Two-Component Pressure Approach (TPA) is utilized to calculate transient mixed flow in sewer pipe systems. However, this method gives rise to spurious numerical oscillations when the flow is changed from open channel to pressurized flow. The induced numerical oscillations intensify as the acoustic speed of the pipe increases and come to corrupt the results when the acoustic speed exceeds a limit that is found to be between 300-400 m/s. In some cases, however, the real pipe acoustic speed is far above this limit, and any attempt to apply reduced acoustic speeds would severely distort the transient responses of the system.
The authors recently proposed a non-oscillatory TPA model, which is free of spurious numerical oscillations even in high acoustic speed conditions that are usually encountered in practice.
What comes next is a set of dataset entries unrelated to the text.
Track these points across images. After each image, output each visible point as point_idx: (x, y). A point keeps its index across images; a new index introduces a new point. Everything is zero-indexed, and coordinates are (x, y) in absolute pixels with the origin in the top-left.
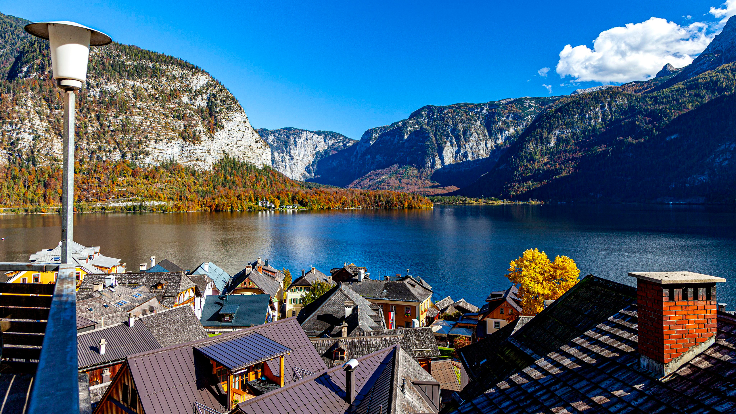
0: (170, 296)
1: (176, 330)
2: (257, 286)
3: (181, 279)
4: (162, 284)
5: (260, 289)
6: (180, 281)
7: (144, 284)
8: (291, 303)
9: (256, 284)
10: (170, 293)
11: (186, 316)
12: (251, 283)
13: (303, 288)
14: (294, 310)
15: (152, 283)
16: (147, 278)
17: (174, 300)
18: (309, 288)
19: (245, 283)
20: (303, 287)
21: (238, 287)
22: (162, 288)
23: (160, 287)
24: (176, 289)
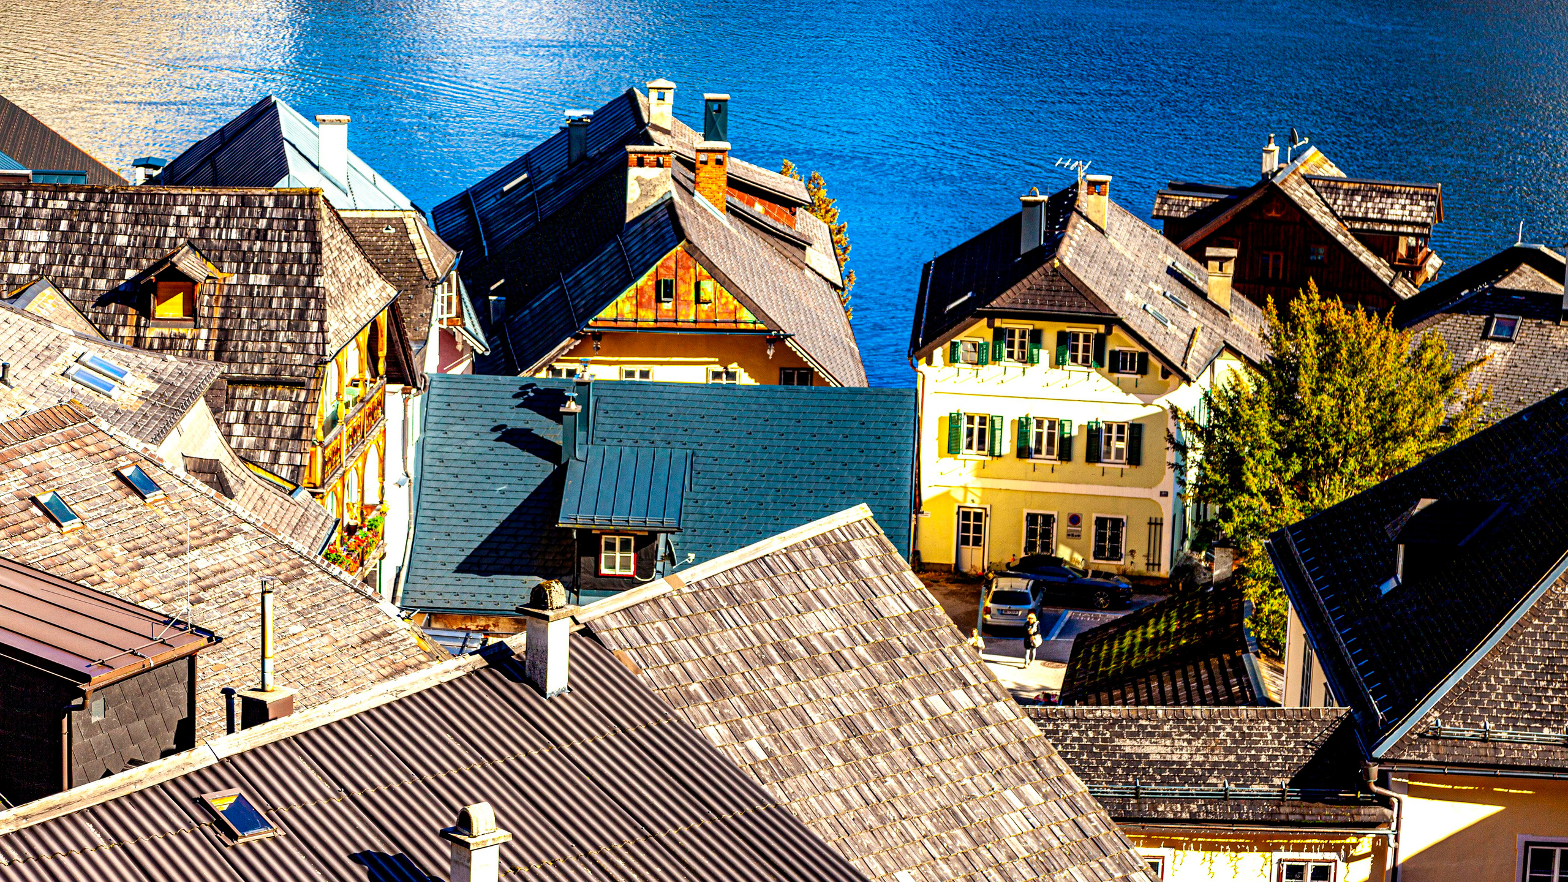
0: (264, 383)
1: (849, 726)
2: (755, 310)
3: (316, 249)
4: (186, 284)
5: (776, 338)
6: (315, 267)
7: (38, 272)
8: (953, 448)
9: (744, 300)
10: (258, 358)
11: (876, 614)
12: (708, 287)
13: (1050, 337)
14: (974, 502)
15: (101, 271)
16: (51, 224)
17: (298, 408)
18: (1101, 340)
19: (665, 290)
20: (1050, 332)
21: (608, 313)
22: (191, 310)
23: (172, 308)
24: (299, 324)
Nevertheless, the performance of the proposed model was justified just for circular and box shape pipes, while a variety of pipe shapes are still utilized in real sewer systems.
To this end, this research tends to justify the performance of the proposed TPA in capturing transient mix flow in a variety of pipe shapes covered by the most popular off-the-shelf-software such as SWMM. Due to the lack of experimental data, some hypothetical examples for which analytical solutions exist are employed to verify the obtained results. The results reveal that for all pipe shapes considered, the model provides oscillation free solution even at a high acoustic speed of 1400 m/s. It is also observed that the numerical results are in perfect agreement with the analytical solution. The obtained results conclude that the proposed model can correctly capture transient responses of sewer systems with any pipe shape.